Surrogate endpoints: Ideally, we would have long-term follow-up until death ("overall survival") for every trial. This is impractical, particularly for prostate cancer that has a very long natural history. ICECAP has identified "metastasis-free survival" as an appropriate surrogate for overall survival in trials involving men with localized prostate cancer.  The appearance of metastases has been suggested as appropriate for men with recurrent PCa but requires validation. Biochemical recurrence-free survival is only useful for predicting the success of a therapy for localized prostate cancer. PSA doubling time is definitely inappropriate without a control group. Radiographic progression-free survival seems to be a good surrogate endpoint in men who are metastatic and castration-resistant (see this link and this one). If the pattern holds, PSA-based endpoints are inadequate (see this link and this one) and only metastasis-based endpoints are adequate. Typically, trials are only powered (have enough sample size) to reliably detect differences in their primary endpoint.

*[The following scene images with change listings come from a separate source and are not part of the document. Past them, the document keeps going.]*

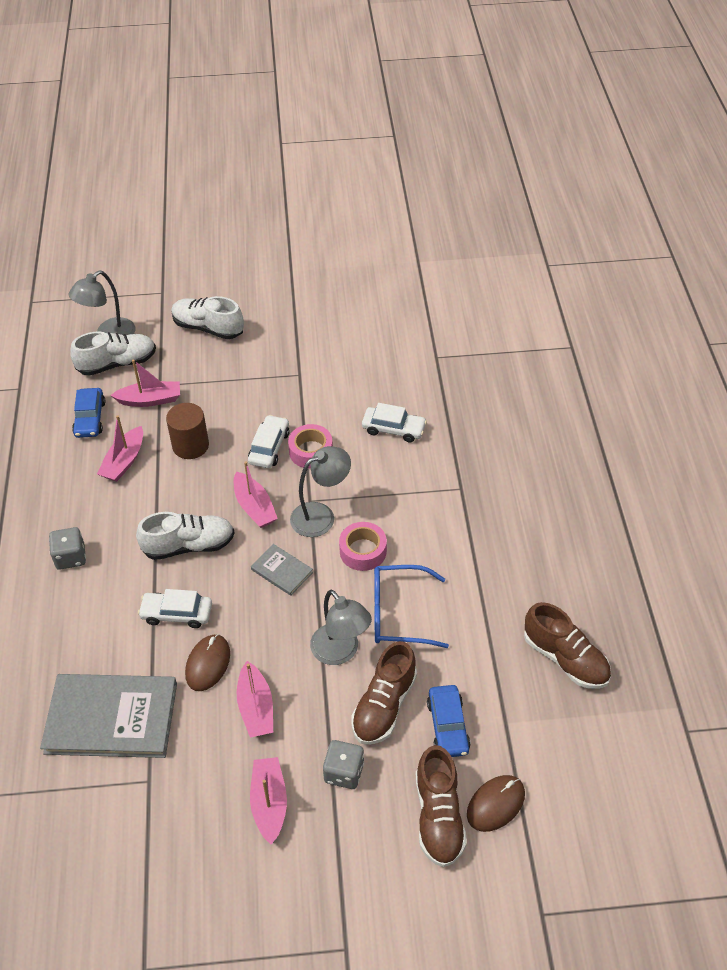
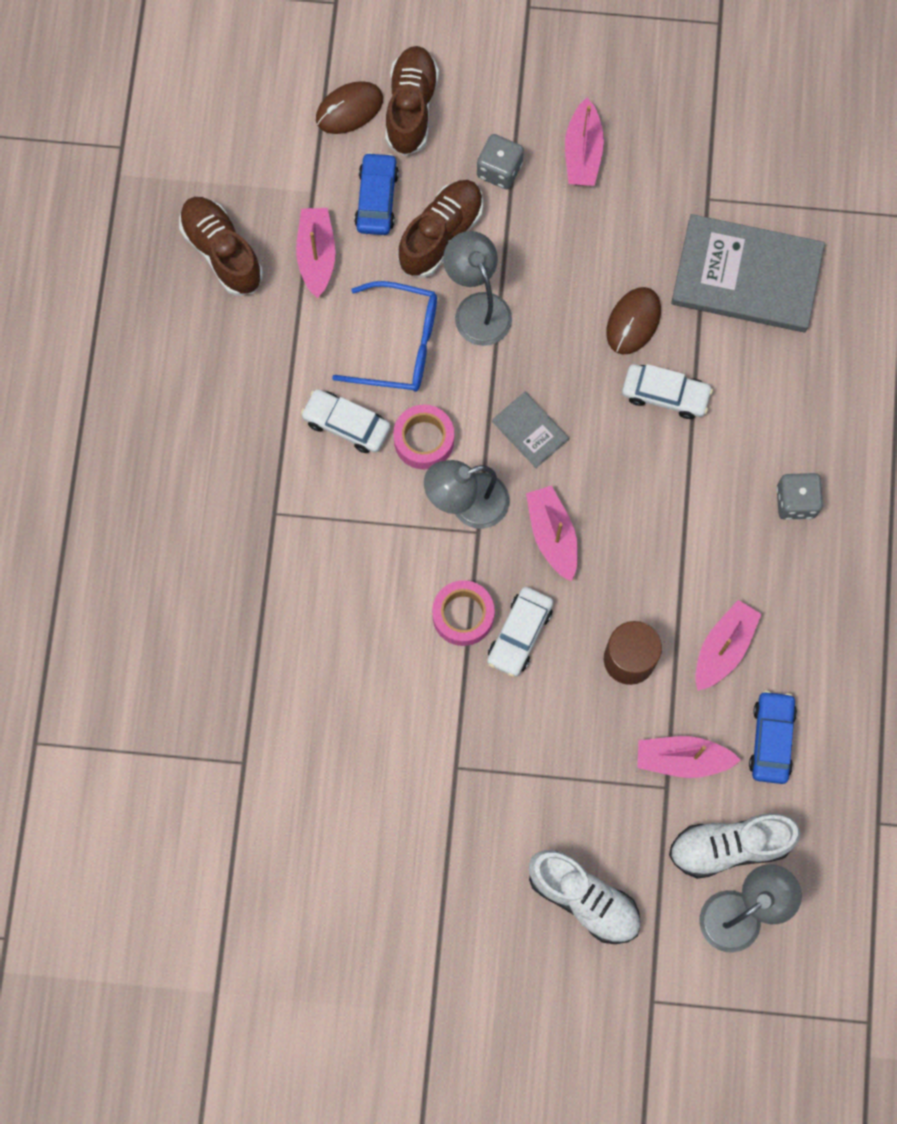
camera: 170 degrees left, 25 degrees up
white shoe [136,512,235,560] -> none
pink boat [237,661,273,738] -> pink boat moved to [296,208,336,298]
white car [362,403,427,443] -> white car moved to [301,389,391,453]

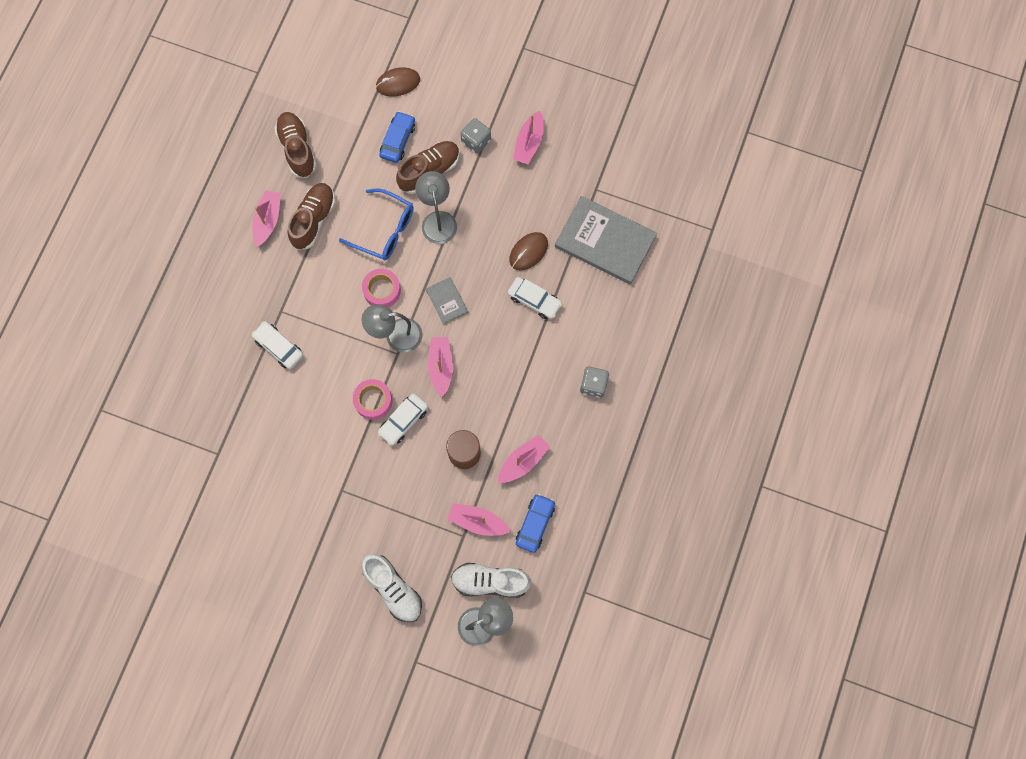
camera: 15 degrees right, 0 degrees up
pink boat [296,208,336,298] -> pink boat moved to [252,190,281,247]
white car [301,389,391,453] -> white car moved to [251,321,303,369]
brown shoe [385,46,439,156] -> brown shoe moved to [288,183,335,250]

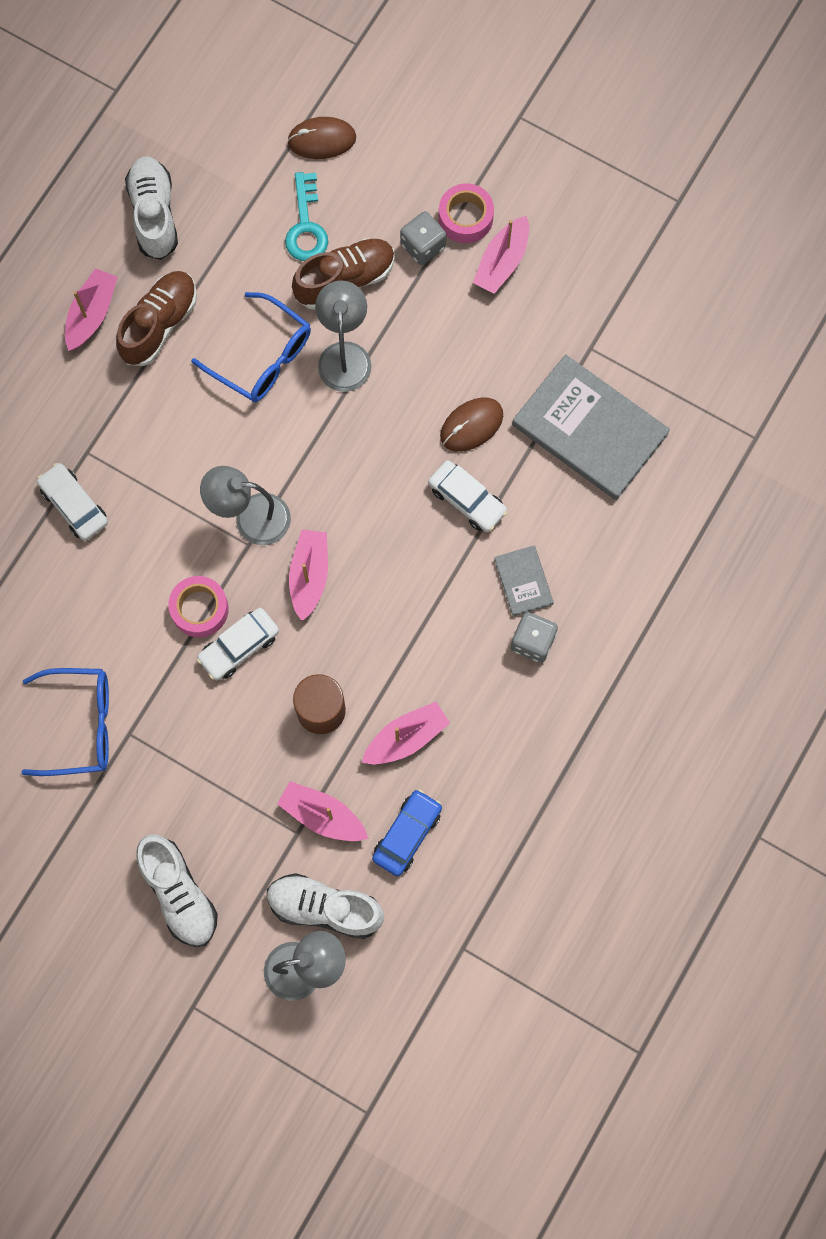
camera: 10 degrees right, 0 degrees up
brown shoe [274,112,317,178] -> white shoe [125,156,178,260]
pink tape [362,269,401,307] -> pink tape moved to [439,183,494,243]
blue car [379,111,415,163] -> turquoise key [285,172,328,261]
grey book [426,277,468,325] -> grey book moved to [494,545,554,616]
none -> blue glasses [22,668,109,776]

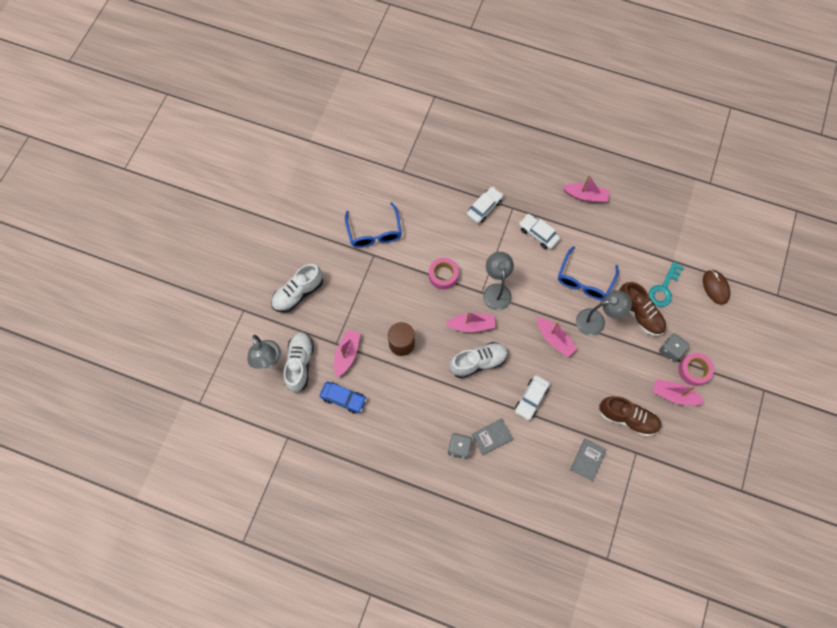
camera: 80 degrees right, 5 degrees down
brown shoe [116,271,197,366] -> brown shoe moved to [599,396,661,436]
white shoe [125,156,178,260] -> white shoe moved to [449,342,508,378]
white car [197,608,279,680] -> white car moved to [519,214,560,249]
turquoise key [285,172,328,261] -> turquoise key turned 45 degrees counterclockwise [648,262,684,307]
pink boat [362,702,450,765] -> pink boat moved to [537,318,577,357]
brown mouse [440,397,503,452] -> none
grey book [512,354,670,500] -> grey book [570,439,607,481], size x0.47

Subset conclusions: Because there is only enough sample size to reliably detect differences in the primary endpoint, subset analysis is suspect. Using subset analysis, Spears et al. showed that men diagnosed on Mondays did not benefit from abiraterone - a ridiculous conclusion. They also showed that men diagnosed with metastases (M1) benefited while men diagnosed without metastases (M0) did not. Both conclusions are inappropriate. In the case of men without metastases, there were only 34 deaths among the 460 patients in the treatment group and 44 deaths among the 455 patients in the treatment group - not enough to prove a statistically significant effect with 95% confidence. However, with time, there may be enough deaths to achieve a statistically significant effect, so we have to be cautious about labeling it as ineffective in the M0 subgroup.

"P hacking" or "data-dredging"/positive results bias occurs when researchers do not announce before the study begins exactly which subgroups or variables will be looked at and which measures will be used to judge success or failure. They are going on a fishing expedition to find at least some variable or subgroup with statistically significant results. Because of random probabilities, if there are enough variables there will almost always be some that have statistically significant outcomes, like the "Monday diagnosis" subgroup above. Starting in 2000, all peer-reviewed journals required researchers to state upfront what they would be looking for. This made a large change in the number of positive results reported (see this link). Journals often would not print negative findings. In 2017, NIH and the FDA required the sponsors of all clinical trials listed in clinicaltrials.gov to provide results whether positive or negative. Policing and compliance are spotty.

Biases in retrospective studies and database analyses: Common biases are selection bias, ascertainment bias, lead-time bias, length bias, survivorship bias, confounding by unmeasured variables, and others.